[[ Data for the task open ]]

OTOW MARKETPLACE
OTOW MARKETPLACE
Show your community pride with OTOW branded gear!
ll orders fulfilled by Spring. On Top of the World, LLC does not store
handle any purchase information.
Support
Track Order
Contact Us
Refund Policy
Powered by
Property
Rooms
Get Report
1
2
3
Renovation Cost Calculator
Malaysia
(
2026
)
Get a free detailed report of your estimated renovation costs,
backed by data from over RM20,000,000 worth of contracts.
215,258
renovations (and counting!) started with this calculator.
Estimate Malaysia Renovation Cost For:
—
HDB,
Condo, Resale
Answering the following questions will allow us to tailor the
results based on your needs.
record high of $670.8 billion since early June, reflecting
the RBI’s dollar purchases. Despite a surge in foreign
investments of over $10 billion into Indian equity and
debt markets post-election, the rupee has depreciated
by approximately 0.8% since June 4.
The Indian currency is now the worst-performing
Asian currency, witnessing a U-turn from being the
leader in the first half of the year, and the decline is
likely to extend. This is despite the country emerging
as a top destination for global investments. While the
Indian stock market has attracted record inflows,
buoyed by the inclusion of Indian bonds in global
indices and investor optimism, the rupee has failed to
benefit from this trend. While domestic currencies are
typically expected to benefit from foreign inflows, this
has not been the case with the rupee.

[[ Data for the task closed ]]
[[ Data for the task open ]]

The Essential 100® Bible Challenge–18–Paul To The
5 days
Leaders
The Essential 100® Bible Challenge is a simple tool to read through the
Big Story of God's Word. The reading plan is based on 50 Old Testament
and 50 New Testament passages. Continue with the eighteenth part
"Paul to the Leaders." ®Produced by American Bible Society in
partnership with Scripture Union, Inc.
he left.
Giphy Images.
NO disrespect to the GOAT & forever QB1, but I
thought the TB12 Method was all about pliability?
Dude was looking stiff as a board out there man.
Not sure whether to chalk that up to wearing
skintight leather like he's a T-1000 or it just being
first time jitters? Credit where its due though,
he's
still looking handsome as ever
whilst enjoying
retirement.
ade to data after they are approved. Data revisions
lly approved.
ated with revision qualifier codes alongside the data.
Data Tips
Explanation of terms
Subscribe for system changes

[[ Data for the task closed ]]

#### [Description of the task]
Copy the material above from the line with "The Essential 100® Bible Challenge–18–Paul" up to and including the line with "retirement.".

#### [Answer area]
The Essential 100® Bible Challenge–18–Paul To The
5 days
Leaders
The Essential 100® Bible Challenge is a simple tool to read through the
Big Story of God's Word. The reading plan is based on 50 Old Testament
and 50 New Testament passages. Continue with the eighteenth part
"Paul to the Leaders." ®Produced by American Bible Society in
partnership with Scripture Union, Inc.
he left.
Giphy Images.
NO disrespect to the GOAT & forever QB1, but I
thought the TB12 Method was all about pliability?
Dude was looking stiff as a board out there man.
Not sure whether to chalk that up to wearing
skintight leather like he's a T-1000 or it just being
first time jitters? Credit where its due though,
he's
still looking handsome as ever
whilst enjoying
retirement.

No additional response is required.